Fuzzy String Comparison

from rapidfuzz import fuzz, process

def compute_similarity(record1: dict, record2: dict) -> float:
    scores = []

    # Email: exact or domain match
    if record1.get('email') and record2.get('email'):
        if record1['email'].lower() == record2['email'].lower():
            return 1.0  # Exact email match - definitely duplicate
        email1_domain = record1['email'].split('@')[1]
        email2_domain = record2['email'].split('@')[1]
        if email1_domain == email2_domain:
            scores.append(0.5)  # Same domain - similar

    # Name: fuzzy matching
    name1 = f"{record1.get('first_name', '')} {record1.get('last_name', '')}"
    name2 = f"{record2.get('first_name', '')} {record2.get('last_name', '')}"
    name_score = fuzz.token_sort_ratio(name1, name2) / 100
    scores.append(name_score * 0.4)

    # Phone: normalization and comparison
    phone1 = re.sub(r'\D', '', record1.get('phone', ''))
    phone2 = re.sub(r'\D', '', record2.get('phone', ''))
    if phone1 and phone2:
        if phone1[-10:] == phone2[-10:]:  # Last 10 digits
            scores.append(0.9)

    # Company
    if record1.get('company') and record2.get('company'):
        company_score = fuzz.token_set_ratio(
            record1['company'], record2['company']
        ) / 100
        scores.append(company_score * 0.2)
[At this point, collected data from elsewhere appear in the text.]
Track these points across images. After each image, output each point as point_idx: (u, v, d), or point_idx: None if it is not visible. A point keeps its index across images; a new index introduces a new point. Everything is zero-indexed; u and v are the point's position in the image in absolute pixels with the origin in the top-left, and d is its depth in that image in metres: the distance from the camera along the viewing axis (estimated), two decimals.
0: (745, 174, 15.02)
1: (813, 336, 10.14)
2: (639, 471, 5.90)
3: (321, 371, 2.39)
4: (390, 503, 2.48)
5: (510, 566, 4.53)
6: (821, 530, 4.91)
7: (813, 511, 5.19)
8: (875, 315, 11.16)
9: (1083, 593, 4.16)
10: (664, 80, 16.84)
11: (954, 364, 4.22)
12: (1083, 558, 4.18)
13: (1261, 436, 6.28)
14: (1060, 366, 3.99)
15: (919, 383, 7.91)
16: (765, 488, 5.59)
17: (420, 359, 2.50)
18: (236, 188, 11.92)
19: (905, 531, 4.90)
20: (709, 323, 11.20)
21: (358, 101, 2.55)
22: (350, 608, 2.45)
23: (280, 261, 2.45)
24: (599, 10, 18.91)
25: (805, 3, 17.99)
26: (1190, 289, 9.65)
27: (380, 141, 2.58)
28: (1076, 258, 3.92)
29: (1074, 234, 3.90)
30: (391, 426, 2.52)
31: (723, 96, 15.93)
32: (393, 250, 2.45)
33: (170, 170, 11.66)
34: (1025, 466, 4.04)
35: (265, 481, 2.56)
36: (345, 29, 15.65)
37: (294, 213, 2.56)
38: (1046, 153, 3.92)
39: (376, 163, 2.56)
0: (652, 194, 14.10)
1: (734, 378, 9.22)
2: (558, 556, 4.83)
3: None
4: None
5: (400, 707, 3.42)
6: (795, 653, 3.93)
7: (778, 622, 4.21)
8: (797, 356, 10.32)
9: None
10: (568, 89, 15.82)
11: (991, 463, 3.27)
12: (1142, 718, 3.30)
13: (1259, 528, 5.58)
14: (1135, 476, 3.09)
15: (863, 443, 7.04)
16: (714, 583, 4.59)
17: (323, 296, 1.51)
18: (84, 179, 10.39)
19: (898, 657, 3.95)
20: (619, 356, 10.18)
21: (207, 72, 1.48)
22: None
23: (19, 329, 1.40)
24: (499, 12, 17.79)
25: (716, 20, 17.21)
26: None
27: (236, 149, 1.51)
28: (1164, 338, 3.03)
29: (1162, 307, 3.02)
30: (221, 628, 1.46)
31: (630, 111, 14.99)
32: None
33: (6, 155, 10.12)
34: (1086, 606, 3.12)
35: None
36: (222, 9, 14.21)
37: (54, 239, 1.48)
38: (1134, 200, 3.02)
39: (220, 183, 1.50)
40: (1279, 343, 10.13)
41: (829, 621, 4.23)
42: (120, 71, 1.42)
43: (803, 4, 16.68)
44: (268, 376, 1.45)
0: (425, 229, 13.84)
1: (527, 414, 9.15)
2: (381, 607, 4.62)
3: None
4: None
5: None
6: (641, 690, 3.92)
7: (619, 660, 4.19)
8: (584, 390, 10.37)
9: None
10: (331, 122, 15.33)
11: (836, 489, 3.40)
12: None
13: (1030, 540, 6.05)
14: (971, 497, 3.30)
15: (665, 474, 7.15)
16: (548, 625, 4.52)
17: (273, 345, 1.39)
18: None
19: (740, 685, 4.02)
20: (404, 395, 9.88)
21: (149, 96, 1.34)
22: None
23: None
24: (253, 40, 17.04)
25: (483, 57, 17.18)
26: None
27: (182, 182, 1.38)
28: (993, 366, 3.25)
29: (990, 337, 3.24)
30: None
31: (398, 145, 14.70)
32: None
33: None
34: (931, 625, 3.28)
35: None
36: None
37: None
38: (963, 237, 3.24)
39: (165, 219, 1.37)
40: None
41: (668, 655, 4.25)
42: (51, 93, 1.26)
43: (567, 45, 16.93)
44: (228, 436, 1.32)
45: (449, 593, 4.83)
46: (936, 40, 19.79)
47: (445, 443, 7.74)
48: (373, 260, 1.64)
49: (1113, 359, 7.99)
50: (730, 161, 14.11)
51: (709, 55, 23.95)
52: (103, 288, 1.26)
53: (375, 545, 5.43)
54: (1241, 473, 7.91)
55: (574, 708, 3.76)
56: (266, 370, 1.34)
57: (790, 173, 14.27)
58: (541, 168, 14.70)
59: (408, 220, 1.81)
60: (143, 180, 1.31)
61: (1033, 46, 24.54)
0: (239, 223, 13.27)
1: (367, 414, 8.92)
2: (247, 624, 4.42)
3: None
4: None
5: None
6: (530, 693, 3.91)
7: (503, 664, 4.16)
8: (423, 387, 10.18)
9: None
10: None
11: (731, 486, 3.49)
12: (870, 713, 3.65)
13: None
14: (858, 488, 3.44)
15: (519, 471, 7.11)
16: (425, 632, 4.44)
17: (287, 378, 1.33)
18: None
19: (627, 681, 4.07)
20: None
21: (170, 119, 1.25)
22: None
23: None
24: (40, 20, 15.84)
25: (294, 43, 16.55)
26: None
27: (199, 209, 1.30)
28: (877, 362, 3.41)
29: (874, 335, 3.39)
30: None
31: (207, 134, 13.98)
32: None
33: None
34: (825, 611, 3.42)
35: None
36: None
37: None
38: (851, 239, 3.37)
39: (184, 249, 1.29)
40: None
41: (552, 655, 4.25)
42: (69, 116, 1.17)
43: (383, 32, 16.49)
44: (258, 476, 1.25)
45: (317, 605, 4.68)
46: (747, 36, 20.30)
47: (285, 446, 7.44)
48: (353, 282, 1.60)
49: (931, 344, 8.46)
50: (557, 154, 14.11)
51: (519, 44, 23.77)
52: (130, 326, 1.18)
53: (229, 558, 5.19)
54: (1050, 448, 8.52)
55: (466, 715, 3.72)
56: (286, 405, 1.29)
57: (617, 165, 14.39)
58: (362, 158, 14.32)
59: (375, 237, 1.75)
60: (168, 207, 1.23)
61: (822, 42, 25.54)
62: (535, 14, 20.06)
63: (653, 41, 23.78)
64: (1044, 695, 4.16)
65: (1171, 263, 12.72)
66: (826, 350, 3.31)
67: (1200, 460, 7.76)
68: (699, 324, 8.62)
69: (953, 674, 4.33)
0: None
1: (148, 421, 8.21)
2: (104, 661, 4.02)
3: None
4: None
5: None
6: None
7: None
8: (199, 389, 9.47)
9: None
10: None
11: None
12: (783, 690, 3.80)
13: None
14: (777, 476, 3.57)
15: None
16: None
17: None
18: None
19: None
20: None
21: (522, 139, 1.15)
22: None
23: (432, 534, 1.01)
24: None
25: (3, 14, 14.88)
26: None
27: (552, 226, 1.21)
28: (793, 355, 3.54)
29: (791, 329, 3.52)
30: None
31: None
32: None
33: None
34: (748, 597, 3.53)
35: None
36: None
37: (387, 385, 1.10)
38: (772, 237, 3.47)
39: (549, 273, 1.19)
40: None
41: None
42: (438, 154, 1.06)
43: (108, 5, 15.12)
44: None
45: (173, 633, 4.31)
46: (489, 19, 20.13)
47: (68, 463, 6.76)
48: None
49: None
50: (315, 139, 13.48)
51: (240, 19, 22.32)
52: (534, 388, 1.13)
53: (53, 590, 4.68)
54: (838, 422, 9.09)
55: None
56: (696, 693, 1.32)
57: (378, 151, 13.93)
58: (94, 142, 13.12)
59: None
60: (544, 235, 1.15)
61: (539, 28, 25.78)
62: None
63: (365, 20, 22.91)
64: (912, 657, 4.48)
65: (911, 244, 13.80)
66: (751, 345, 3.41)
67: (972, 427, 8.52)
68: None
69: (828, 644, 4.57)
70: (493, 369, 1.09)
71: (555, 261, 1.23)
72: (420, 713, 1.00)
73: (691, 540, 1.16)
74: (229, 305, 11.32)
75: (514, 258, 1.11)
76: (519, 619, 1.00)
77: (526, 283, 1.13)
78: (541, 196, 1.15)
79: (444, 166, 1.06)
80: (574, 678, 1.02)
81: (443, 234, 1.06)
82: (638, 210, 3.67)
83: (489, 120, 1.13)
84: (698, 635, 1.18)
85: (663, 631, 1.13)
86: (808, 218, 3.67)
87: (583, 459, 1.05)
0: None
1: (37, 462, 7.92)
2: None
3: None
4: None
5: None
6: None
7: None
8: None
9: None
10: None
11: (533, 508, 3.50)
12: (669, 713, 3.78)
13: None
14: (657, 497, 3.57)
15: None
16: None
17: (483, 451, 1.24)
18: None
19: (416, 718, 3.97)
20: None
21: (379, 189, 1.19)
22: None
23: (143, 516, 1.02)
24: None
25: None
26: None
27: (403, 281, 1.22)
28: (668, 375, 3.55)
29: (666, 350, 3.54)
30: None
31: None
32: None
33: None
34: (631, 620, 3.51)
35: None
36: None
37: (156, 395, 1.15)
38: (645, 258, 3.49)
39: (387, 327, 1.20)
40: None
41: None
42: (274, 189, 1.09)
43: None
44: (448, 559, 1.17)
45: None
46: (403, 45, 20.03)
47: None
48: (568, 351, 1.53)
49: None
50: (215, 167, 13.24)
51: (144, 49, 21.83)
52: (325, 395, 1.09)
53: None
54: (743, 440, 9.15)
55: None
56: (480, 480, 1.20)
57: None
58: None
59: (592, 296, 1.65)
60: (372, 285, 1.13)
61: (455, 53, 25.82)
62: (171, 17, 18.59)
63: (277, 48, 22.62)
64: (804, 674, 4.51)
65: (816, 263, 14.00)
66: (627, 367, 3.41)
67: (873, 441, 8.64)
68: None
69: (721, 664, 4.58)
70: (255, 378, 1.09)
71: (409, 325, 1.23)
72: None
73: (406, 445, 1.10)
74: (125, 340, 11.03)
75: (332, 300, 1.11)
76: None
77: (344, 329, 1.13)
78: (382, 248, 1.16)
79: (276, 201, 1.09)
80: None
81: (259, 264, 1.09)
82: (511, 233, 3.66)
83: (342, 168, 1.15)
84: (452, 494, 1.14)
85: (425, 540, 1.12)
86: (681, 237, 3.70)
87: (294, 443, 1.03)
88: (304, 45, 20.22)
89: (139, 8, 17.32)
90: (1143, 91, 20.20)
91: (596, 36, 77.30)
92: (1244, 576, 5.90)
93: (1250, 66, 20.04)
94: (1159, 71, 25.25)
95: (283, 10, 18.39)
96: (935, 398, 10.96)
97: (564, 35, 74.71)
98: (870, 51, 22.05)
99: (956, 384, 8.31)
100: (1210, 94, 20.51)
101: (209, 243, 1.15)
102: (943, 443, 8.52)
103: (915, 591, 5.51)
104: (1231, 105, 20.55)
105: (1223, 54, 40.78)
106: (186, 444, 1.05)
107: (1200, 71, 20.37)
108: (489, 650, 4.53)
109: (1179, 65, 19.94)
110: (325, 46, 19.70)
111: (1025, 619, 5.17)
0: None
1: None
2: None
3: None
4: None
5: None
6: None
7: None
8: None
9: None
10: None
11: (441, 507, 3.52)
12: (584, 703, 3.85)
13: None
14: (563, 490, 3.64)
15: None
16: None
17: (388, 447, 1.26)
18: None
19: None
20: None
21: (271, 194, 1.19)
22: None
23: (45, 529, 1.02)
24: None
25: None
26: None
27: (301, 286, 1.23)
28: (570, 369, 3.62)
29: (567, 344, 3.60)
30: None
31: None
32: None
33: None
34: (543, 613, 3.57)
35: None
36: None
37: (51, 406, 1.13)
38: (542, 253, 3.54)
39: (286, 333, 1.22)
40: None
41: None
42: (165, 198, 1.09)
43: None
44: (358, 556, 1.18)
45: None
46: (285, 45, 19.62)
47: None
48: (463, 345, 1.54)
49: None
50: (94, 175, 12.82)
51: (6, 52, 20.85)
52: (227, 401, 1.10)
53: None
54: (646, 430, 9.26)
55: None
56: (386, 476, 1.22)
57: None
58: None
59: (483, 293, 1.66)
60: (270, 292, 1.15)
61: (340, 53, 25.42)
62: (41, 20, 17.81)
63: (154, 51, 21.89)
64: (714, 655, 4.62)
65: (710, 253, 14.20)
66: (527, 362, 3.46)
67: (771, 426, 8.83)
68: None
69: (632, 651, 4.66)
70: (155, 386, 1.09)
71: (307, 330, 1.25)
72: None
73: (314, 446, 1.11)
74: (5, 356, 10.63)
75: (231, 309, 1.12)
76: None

    return sum(scores) / len(scores) if scores else 0.0

Record Merge Strategy

def merge_duplicates(records: list[dict]) -> dict:
    """Merging a group of duplicates into one record"""
    merged = {}
    field_priority = ['email', 'phone', 'first_name', 'last_name', 'company']

    for field in field_priority:
        values = [r.get(field) for r in records if r.get(field)]
        if not values:
            continue
        # Take the most frequently occurring value
        merged[field] = max(set(values), key=values.count)

    # For created_at take the earliest date
    dates = [r.get('created_at') for r in records if r.get('created_at')]
    if dates:
        merged['created_at'] = min(dates)

    # Combine tags and labels
    all_tags = []
    for r in records:
        all_tags.extend(r.get('tags', []))
    merged['tags'] = list(set(all_tags))

    merged['merged_from'] = [r['id'] for r in records]
    return merged

Typical results from implementation: detecting 10-25% duplicates in mature CRM database, reducing database size by 8-15%, improving email marketing accuracy (reducing unsubscribe rate from duplicate mailings).